I had NO idea what I was doing—had never taken any sort of creative writing class before. Most of what I knew, I had learned from reading other people’s books. By that point, my husband was the only person who had ever seen my writing. After my first day in workshop, I was so overwhelmed I wanted to go home (and I wasn’t even the person being workshopped that day!). But as residency went on and I attended the lectures, something happened: I began to learn. And wasn’t that why I had applied to VCFA in the first place? VCFA humbled me. I had to admit how little I knew about writing and be willing to scrap what I’d been working on to get better. Any ego I had about writing, even ego I kept inside, all to myself, was stripped away. I didn’t expect that—mostly, I think, because I didn’t realize I had an ego about writing. But it isn’t until someone suggests you do something differently that you realize how attached you are to the way you’ve been doing it, and therefore, how much you thought you already knew.
By the end of my first three semesters at VCFA, I came away understanding that I had truly known next to nothing about writing when I entered the program.
And now, almost twelve years later, I can say with certainty that what I learned through this amazing program has shaped me into a much better writer by leaps and bounds.
Though they didn’t all happen during residencies I was a part of, the lectures continue to educate me both as a writer and editor through the wonders of the forum. A couple of my favorites are David Gill’s “Three-Act Structure” and Margaret Bechard’s “Scene and Sequel.” Those are lectures I’ve listened to over and over again.
Were there any specific writing challenges you focused on that left you feeling like you really worked those challenges out through the process of the programs?
Plot. Haha, sounds like something a writer entering an MFA program should really have down already, doesn’t it? But I really didn’t. I used to be a pantser…and like, a really bad pantser. I would toil for hours over the words, words, my precious words. Sentence construction! Alliteration! Repetition and echo! My words were sometimes beautiful—but nothing happened in my books. My plot was weak; there was no conflict. At VCFA, I learned how important it is to allow bad things to happen to your characters. It’s a lesson I continue to remind myself of every time I sit down to write. There is a difference between knowing and understanding, and at VCFA I came to understand conflict.

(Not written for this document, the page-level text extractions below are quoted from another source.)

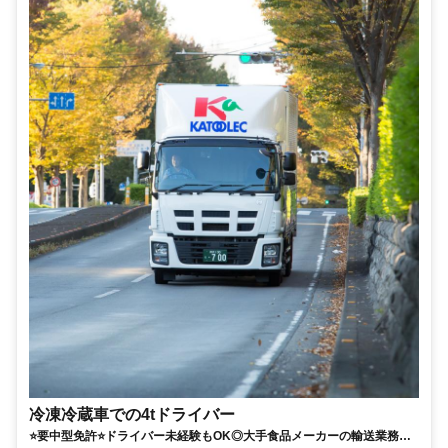
冷凍冷蔵車での4tドライバー
⭐要中型免許⭐ドライバー未経験もOK◎大手食品メーカーの輸送業務｜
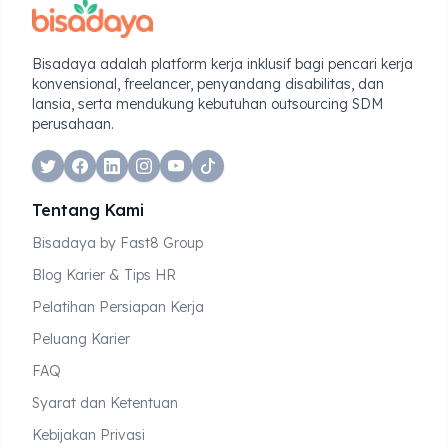
Bisadaya adalah platform kerja inklusif bagi pencari kerja
konvensional, freelancer, penyandang disabilitas, dan
lansia, serta mendukung kebutuhan outsourcing SDM
perusahaan.
twitter
facebook
linkedin
instagram
tiktok
Tentang Kami
Bisadaya by Fast8 Group
Blog Karier & Tips HR
Pelatihan Persiapan Kerja
Peluang Karier
FAQ
Syarat dan Ketentuan
Kebijakan Privasi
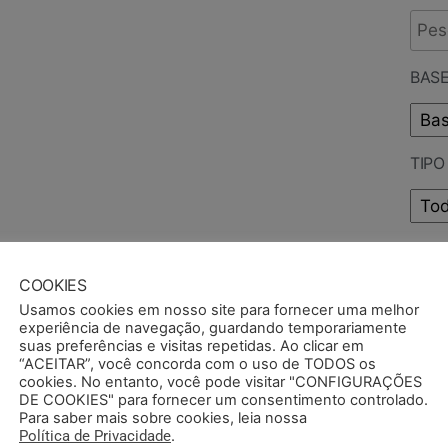
BASE
TIP
PUB
COOKIES
Usamos cookies em nosso site para fornecer uma melhor
experiência de navegação, guardando temporariamente
suas preferências e visitas repetidas. Ao clicar em
“ACEITAR”, você concorda com o uso de TODOS os
cookies. No entanto, você pode visitar "CONFIGURAÇÕES
DE COOKIES" para fornecer um consentimento controlado.
Para saber mais sobre cookies, leia nossa
Política de Privacidade
.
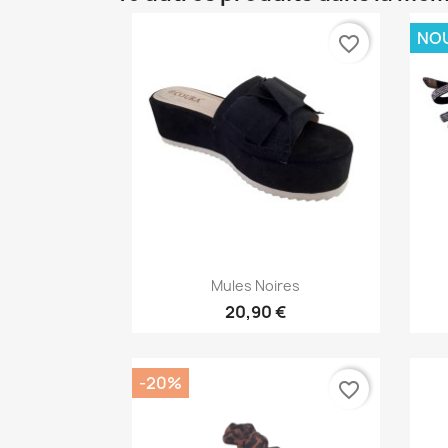
NO
favorite_border
Aperçu rapide

Mules Noires
20,90 €
-20%
favorite_border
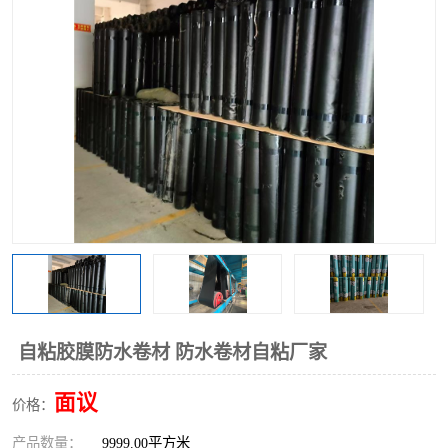
自粘胶膜防水卷材 防水卷材自粘厂家
面议
价格：
产品数量：
9999.00平方米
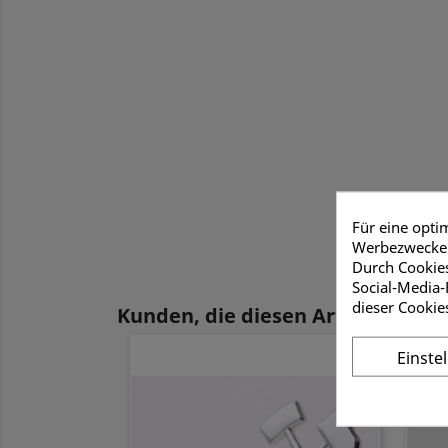
Für eine opti
Werbezwecken
Durch Cookies
Social-Media-
dieser Cookie
Kunden, die diesen Artikel gekauf
Einste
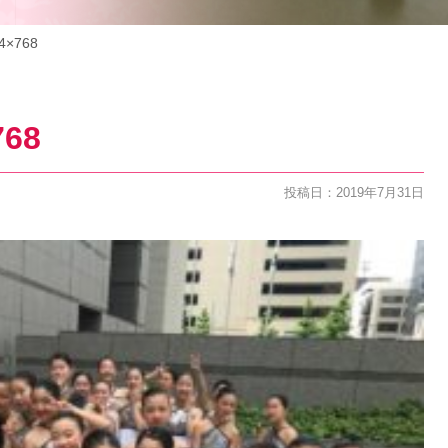
4×768
768
投稿日：2019年7月31日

I also learned that the ability to give and take constructive criticism is an art form. Real talk? We see it in workshop every semester. Not every writer is suited to be an editor just because they know how to write. The way we communicate feedback and access ideas to be able to assist in improving upon someone else’s writing isn’t easy. As writers, it’s imperative to know what feedback to take into our hearts and what feedback to let roll off our backs, and making that distinction isn’t always easy (in part because ego is involved, which can make the process more emotional than we sometimes want it to be). I believe it’s essential that editors are compassionate people who are well versed in the art of constructive criticism—and that belief is an integral tenet of my business, whether I’m dealing with other editors or with clients.
Receiving criticism with grace… I’m still perfecting that one. Just ask my husband, my number-one editor and the most patient man alive.